A team of researchers from IBM Quantum, University of KwaZulu-Natal and ETH Zurich reported that well-designed quantum neural networks offer an advantage over classical neural networks through a higher effective dimension and faster training ability. The researchers verified these results on real quantum hardware using IBM’s 27-qubit device called Montreal.
In the study, the researchers found that a class of quantum models have a significantly higher ability to express different functions compared to classical feedforward neural networks. Neural networks are a type of machine learning model that has been likened to the way neurons in the human brain work.
According to Amira Abbas, Quantum Research Advocate with IBM Quantum, who was first author on the study, the work addresses the potential and current limitations of quantum computers. Specifically, fault-tolerant quantum computers — which avoid errors that noisy near-term quantum computing devices are susceptible to — offer the promise of dramatically improving machine learning through speed-ups in computation or improved model scalability. The benefits of quantum machine learning on the current devices, however, was not so clear until their recent results.
“The effective dimension intuitively measures the power or size of a statistical model. Our work shows a few interesting things. One, quantum neural networks can be more expressive or powerful than classical neural networks, since they have a bigger effective dimension. And two, these quantum neural networks also have desirable optimization qualities. Whilst these results are promising, they open many avenues for further research. In particular, figuring out why these specific quantum models offer these favorable properties is what we plan to do next,” said Abbas.

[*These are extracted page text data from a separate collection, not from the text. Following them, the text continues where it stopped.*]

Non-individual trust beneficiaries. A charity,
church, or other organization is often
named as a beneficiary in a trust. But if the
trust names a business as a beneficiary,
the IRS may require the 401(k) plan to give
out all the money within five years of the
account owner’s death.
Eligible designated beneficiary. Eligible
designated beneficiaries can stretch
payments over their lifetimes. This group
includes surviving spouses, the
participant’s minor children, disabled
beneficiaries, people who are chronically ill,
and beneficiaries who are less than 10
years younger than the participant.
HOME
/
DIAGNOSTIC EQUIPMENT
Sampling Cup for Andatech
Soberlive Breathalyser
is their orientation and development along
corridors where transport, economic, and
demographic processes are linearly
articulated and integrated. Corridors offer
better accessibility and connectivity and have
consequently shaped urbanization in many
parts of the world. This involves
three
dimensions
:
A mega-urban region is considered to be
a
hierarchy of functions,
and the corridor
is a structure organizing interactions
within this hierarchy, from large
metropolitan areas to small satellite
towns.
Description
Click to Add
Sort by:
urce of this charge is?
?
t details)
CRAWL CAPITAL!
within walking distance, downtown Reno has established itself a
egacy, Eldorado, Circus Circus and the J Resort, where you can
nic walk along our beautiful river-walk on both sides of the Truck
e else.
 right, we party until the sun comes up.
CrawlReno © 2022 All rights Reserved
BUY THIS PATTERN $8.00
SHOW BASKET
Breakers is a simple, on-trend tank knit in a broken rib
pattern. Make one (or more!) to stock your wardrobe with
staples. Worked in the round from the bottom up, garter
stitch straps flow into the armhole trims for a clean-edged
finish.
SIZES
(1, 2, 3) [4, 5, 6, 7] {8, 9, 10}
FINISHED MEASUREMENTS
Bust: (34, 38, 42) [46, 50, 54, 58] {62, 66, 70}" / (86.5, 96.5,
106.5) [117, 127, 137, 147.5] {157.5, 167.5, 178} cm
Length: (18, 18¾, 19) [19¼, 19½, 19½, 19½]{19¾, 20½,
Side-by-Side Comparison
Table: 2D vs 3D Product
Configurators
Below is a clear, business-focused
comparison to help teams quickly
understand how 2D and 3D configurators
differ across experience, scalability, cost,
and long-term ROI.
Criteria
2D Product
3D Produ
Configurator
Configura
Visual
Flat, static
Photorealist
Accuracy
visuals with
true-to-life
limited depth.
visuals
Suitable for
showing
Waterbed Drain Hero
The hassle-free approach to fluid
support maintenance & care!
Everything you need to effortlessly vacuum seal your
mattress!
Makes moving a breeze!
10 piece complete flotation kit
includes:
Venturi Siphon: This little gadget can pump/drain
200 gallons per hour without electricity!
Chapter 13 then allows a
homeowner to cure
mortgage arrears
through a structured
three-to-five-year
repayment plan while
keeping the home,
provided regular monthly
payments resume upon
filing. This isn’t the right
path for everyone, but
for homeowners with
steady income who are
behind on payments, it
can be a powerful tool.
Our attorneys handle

The researchers also found that the quantum models they designed are capable of training to lower loss values, which they validated using actual quantum hardware. In addition, they offered evidence of a generalization bound using the effective dimension as a capacity measure for neural networks.
Abbas and her colleagues reported their findings in arXiv, which is a preprint research server which allows scientists to gain feedback on their work before official peer review.